* **WHAT IS BEING ASKED**
Check every line below for the string "presses". Copy the ones that have it.

* **EXERCISE INPUTS**
=== Section Start ===
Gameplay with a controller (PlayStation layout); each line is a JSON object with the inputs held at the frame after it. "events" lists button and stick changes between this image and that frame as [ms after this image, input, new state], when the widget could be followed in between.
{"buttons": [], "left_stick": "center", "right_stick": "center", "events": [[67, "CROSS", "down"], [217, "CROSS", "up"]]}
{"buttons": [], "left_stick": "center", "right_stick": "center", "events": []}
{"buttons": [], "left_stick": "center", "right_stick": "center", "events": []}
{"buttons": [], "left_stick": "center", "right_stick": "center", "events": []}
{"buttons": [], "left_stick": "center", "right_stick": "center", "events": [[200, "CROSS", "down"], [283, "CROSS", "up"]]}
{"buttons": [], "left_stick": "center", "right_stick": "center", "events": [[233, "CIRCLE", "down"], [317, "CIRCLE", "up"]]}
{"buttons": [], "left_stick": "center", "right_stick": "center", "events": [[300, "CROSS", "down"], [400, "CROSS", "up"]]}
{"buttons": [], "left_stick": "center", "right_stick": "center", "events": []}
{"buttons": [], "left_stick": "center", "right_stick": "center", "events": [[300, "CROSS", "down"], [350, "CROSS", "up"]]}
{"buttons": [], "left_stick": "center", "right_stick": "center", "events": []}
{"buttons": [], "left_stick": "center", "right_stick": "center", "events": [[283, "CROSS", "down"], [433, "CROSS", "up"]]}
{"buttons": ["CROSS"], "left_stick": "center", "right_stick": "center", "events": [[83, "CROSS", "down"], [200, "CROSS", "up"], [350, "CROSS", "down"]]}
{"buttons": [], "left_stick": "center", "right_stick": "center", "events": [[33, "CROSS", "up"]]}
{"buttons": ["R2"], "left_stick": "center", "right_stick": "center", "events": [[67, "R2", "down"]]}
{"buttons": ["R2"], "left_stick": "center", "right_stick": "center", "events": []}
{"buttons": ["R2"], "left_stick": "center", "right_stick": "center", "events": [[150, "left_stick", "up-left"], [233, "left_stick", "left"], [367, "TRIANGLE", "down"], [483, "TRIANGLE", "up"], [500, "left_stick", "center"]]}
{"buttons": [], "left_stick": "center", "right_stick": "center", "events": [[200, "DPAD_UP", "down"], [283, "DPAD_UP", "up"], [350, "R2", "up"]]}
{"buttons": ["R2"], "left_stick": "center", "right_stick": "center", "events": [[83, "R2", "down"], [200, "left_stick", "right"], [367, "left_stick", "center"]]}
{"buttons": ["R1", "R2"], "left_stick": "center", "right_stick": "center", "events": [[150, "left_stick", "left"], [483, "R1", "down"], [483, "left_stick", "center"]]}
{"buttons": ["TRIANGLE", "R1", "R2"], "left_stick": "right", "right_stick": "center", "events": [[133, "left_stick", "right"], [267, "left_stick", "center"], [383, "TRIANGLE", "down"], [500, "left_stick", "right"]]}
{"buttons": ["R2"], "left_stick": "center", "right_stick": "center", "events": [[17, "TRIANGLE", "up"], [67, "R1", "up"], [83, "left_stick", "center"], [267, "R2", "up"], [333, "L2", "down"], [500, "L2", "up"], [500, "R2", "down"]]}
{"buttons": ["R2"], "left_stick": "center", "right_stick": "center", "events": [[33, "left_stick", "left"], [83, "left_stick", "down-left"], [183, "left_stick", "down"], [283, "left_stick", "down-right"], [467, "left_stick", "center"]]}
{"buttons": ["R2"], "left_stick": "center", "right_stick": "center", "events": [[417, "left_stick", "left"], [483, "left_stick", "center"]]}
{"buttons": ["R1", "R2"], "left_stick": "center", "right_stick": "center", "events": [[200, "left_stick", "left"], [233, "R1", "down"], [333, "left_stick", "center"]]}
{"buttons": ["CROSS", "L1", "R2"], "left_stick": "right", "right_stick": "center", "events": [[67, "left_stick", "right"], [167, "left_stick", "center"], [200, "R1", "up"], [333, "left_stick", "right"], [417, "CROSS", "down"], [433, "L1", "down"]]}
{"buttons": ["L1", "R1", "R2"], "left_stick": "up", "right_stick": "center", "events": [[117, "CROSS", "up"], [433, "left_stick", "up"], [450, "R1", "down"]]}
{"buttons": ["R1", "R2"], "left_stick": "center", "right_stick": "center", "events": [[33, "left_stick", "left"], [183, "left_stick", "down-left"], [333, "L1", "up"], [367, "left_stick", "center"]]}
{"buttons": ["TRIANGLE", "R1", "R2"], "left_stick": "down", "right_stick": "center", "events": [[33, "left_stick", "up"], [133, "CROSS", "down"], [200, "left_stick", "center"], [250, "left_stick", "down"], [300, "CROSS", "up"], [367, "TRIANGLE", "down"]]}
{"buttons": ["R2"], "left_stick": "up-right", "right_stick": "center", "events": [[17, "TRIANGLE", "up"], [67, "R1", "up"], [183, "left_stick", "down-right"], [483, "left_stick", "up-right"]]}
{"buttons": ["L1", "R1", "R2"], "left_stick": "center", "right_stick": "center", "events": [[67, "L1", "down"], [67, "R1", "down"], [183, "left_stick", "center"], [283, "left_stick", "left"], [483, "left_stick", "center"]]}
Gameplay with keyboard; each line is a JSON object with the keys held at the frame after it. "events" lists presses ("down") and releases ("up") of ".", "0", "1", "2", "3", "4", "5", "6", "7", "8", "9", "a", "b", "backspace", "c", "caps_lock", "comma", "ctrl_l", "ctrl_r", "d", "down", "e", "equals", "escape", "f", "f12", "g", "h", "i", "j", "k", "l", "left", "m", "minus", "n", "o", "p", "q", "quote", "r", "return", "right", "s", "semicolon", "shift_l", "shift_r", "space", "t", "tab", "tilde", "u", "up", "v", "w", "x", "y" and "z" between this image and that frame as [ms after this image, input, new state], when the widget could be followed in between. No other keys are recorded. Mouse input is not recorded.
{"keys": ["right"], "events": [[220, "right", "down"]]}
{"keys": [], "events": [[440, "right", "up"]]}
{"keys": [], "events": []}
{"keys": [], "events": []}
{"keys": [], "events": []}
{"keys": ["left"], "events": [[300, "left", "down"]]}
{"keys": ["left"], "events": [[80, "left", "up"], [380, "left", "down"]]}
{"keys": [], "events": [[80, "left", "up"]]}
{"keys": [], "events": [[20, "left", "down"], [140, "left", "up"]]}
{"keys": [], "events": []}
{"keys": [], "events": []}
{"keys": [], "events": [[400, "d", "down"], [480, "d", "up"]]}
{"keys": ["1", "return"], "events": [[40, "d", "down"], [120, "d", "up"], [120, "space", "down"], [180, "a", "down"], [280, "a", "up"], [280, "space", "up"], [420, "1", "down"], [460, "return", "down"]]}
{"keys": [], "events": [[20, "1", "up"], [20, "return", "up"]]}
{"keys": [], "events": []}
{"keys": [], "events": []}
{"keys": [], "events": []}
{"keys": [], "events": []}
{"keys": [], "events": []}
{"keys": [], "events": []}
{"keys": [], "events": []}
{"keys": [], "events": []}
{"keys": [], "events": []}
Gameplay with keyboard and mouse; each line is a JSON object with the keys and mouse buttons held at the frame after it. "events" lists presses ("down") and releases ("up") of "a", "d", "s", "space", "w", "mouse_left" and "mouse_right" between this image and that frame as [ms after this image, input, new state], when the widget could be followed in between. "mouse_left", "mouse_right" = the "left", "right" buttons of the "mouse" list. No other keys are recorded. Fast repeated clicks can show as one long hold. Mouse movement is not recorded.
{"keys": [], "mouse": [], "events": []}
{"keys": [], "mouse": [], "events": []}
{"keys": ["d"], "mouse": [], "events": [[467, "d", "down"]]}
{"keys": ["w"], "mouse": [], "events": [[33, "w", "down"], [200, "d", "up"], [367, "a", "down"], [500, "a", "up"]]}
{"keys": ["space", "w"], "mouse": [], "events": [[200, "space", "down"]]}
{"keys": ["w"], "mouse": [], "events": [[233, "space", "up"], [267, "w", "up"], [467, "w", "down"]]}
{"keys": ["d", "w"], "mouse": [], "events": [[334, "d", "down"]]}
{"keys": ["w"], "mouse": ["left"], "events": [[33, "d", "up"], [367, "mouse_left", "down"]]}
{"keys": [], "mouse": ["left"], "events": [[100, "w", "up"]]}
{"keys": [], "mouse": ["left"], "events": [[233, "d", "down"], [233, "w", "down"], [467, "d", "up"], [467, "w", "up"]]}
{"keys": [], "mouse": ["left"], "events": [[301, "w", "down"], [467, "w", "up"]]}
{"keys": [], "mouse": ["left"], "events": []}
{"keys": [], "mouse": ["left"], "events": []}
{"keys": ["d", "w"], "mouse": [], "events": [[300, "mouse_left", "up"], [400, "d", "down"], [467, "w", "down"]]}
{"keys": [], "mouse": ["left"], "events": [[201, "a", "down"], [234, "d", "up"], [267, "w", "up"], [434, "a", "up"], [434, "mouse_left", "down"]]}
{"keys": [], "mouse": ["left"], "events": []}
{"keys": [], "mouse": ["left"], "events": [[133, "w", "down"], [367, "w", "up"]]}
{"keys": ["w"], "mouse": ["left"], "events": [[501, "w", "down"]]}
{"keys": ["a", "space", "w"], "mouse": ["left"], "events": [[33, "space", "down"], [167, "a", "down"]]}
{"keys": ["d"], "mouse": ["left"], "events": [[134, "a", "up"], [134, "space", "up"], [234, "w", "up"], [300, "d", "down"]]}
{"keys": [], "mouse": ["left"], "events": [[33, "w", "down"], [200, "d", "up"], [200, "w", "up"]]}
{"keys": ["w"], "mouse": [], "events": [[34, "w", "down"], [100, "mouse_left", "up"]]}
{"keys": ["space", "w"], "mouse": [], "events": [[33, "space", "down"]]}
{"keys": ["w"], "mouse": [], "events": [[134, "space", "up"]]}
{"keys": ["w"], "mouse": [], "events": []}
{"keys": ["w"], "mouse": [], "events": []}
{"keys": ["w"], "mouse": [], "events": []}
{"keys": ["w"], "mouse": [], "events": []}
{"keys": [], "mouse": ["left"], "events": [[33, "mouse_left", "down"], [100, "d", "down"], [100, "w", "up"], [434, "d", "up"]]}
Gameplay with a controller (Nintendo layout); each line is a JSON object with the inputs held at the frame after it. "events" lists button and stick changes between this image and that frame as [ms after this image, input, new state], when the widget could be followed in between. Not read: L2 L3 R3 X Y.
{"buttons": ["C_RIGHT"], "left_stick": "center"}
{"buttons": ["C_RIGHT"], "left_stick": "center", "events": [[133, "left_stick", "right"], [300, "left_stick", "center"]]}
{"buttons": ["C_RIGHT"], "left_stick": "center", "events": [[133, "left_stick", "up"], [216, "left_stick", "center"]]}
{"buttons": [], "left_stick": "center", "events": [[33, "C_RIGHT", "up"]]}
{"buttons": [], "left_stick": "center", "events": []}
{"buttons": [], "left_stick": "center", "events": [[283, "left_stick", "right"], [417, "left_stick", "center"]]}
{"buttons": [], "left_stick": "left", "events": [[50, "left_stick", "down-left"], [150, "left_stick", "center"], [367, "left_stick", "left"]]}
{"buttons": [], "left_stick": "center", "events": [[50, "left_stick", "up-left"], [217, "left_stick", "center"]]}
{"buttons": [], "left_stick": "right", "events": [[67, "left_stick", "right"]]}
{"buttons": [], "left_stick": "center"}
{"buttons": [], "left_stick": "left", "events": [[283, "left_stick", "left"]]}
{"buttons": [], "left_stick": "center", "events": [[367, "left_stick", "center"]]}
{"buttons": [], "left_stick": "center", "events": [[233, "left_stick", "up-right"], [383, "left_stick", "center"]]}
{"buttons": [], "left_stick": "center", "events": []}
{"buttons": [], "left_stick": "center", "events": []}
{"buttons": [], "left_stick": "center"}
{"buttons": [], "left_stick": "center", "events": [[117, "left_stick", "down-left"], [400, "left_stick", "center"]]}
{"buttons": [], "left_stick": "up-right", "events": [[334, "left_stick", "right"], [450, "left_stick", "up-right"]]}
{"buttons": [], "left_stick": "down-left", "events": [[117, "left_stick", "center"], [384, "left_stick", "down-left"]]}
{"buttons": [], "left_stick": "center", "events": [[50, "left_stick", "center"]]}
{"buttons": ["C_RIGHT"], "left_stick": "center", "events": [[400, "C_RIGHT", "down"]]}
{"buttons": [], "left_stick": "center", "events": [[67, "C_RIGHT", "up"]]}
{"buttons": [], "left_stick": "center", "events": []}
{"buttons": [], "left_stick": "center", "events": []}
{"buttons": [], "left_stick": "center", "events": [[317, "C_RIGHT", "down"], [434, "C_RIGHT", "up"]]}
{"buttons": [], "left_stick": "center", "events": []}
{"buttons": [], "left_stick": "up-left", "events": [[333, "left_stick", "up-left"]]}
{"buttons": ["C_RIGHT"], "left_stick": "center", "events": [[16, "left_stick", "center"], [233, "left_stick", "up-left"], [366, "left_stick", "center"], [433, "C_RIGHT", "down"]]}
=== Section End ===
* **RESULT OF THIS TASK**
Gameplay with keyboard; each line is a JSON object with the keys held at the frame after it. "events" lists presses ("down") and releases ("up") of ".", "0", "1", "2", "3", "4", "5", "6", "7", "8", "9", "a", "b", "backspace", "c", "caps_lock", "comma", "ctrl_l", "ctrl_r", "d", "down", "e", "equals", "escape", "f", "f12", "g", "h", "i", "j", "k", "l", "left", "m", "minus", "n", "o", "p", "q", "quote", "r", "return", "right", "s", "semicolon", "shift_l", "shift_r", "space", "t", "tab", "tilde", "u", "up", "v", "w", "x", "y" and "z" between this image and that frame as [ms after this image, input, new state], when the widget could be followed in between. No other keys are recorded. Mouse input is not recorded.
Gameplay with keyboard and mouse; each line is a JSON object with the keys and mouse buttons held at the frame after it. "events" lists presses ("down") and releases ("up") of "a", "d", "s", "space", "w", "mouse_left" and "mouse_right" between this image and that frame as [ms after this image, input, new state], when the widget could be followed in between. "mouse_left", "mouse_right" = the "left", "right" buttons of the "mouse" list. No other keys are recorded. Fast repeated clicks can show as one long hold. Mouse movement is not recorded.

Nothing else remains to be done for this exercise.